To dive into this, there are different variants of the BSD-license. The original 4-clause-BSD, a three-clause-BSD without the advertisement-clause and a two-clause-variant that only keeps the first two clauses. The original BSD reads as follows:
Redistributions of source code must retain the above copyright notice,
this list of conditions and the following disclaimer.
in binary form must reproduce the above copyright notice, this list of
conditions and the following disclaimer in the documentation and/or
other materials provided with the distribution.
materials mentioning features or use of this software must display the
following acknowledgement: “This product includes software developed
by the University of California, Berkeley and its contributors.”
Neither the name of the University nor the names of its contributors
may be used to endorse or promote products derived from this software
without specific prior written permission.

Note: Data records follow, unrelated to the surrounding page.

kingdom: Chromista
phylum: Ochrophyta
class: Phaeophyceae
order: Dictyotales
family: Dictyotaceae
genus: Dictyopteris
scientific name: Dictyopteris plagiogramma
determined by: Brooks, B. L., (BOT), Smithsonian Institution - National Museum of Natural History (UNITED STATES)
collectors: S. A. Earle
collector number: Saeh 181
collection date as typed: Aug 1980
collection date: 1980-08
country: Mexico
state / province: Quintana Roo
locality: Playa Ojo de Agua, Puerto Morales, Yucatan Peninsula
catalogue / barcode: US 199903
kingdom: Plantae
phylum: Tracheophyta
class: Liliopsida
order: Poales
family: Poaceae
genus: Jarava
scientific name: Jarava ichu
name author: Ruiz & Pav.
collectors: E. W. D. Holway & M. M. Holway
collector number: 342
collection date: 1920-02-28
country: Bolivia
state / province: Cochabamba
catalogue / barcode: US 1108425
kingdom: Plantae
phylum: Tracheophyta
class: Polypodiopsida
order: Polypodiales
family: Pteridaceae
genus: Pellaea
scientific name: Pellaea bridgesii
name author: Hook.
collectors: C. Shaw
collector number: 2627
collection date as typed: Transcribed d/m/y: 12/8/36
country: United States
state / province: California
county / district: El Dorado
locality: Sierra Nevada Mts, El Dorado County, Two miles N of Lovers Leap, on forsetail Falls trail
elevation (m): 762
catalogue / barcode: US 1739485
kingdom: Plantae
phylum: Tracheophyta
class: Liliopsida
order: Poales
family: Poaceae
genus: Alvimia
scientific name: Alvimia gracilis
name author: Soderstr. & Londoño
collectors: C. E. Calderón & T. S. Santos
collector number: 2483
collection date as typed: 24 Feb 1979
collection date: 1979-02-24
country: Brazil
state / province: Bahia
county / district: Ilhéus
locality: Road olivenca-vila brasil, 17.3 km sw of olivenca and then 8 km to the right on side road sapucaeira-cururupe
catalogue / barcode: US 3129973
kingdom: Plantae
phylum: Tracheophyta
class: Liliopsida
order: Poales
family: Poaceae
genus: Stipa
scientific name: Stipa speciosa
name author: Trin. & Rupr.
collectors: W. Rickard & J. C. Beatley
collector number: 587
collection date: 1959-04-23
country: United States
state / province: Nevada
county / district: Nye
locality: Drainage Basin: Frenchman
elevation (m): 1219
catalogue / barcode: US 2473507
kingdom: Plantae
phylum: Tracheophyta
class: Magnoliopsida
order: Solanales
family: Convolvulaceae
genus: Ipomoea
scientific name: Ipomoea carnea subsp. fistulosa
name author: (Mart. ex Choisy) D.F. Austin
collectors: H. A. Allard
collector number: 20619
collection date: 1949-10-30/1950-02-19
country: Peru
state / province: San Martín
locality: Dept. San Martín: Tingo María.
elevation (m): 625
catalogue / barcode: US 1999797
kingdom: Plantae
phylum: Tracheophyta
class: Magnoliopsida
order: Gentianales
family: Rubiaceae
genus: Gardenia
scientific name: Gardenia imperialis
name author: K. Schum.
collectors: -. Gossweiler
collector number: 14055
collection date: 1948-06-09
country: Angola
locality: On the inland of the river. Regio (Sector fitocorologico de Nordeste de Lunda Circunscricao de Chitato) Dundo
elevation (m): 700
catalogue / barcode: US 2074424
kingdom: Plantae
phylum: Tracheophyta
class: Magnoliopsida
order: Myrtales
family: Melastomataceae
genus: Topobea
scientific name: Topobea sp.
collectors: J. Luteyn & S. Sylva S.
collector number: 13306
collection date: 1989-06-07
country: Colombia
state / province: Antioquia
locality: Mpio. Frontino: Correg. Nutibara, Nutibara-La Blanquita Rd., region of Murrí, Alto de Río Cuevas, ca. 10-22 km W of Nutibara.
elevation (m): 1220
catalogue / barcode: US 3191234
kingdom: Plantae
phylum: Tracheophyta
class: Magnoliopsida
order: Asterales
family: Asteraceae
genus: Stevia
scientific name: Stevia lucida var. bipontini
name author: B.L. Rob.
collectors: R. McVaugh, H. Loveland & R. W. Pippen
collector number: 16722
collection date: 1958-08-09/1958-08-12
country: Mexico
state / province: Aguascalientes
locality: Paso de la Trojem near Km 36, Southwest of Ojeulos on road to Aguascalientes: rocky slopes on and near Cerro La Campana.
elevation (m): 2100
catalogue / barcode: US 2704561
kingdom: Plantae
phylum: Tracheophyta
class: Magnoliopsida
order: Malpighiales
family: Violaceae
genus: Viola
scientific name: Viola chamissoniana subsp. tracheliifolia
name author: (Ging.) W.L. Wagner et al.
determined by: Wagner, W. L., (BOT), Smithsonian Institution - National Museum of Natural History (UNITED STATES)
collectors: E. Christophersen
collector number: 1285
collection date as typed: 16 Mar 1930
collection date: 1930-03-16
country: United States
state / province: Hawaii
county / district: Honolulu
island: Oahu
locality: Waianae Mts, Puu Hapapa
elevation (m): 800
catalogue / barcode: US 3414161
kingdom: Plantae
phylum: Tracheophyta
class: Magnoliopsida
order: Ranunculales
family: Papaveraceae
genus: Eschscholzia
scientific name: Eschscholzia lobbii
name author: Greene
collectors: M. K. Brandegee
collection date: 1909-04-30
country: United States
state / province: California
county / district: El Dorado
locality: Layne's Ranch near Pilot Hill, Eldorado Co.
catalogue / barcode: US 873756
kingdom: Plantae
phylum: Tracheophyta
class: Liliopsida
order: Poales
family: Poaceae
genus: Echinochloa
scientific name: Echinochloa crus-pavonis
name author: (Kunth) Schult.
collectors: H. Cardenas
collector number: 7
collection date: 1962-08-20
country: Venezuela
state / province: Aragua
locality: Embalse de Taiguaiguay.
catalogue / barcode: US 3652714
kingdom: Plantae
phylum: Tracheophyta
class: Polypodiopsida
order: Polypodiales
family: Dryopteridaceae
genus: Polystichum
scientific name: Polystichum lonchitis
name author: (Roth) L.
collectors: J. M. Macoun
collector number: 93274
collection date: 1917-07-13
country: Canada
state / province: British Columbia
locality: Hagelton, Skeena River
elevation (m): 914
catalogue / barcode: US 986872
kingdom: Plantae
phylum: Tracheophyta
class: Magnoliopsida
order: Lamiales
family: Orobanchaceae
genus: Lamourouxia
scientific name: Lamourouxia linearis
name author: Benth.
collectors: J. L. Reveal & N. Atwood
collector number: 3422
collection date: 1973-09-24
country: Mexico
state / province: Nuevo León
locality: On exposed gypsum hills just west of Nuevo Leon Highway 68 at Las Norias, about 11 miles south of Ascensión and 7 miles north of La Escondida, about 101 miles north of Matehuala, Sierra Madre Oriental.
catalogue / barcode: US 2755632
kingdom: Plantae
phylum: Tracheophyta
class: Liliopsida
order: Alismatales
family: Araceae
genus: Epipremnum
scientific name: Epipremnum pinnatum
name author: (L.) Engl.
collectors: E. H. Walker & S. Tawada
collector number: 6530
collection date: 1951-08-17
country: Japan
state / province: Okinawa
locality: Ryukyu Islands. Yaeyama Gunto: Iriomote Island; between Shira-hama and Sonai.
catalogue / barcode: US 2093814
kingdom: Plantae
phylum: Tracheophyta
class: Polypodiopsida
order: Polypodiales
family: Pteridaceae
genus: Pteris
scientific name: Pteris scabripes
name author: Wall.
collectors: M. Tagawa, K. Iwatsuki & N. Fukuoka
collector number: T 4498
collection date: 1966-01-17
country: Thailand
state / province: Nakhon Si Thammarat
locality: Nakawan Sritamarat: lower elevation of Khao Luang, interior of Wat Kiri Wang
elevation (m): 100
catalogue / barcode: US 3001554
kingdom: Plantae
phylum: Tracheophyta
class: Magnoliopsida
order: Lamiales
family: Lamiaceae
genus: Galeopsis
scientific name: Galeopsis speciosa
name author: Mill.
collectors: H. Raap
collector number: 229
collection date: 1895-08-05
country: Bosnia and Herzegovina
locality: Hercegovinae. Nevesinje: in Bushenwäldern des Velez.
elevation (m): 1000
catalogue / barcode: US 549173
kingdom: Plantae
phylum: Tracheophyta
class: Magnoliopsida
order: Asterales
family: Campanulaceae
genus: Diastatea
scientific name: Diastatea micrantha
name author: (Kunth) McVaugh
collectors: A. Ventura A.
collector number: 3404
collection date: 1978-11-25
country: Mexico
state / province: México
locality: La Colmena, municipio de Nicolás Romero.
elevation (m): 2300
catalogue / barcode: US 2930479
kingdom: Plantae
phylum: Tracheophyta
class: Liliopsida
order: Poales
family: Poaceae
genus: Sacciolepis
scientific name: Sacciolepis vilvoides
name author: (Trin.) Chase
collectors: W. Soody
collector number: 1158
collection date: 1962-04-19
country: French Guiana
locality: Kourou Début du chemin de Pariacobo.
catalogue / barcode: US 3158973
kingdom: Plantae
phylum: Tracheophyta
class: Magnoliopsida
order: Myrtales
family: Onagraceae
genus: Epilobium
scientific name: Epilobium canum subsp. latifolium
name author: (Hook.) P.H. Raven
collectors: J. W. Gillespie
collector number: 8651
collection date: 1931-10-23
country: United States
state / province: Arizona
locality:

So you need: to keep the original copyright-notice (including the authors of the original work), include the BSD-license with your distribution and the disclaimer about Warranty (that I omitted) for clause one and two (that only decide this for source and binary form). Clause 3 asks that all advertisement material includes this notice and clause four simply asks not to misuse the name of the university. This has to be followed. The variants simply omit clause 3, or clause 3 and 4.
The second thing: are these conditions compatible with the GPL. The result is: the original BSD isn't because of the advertisement-clause. The two variants omitting said clause are compatible .
Tl;DR: You cannot with original BSD, but can with 3-clause- and 2-clause-BSD.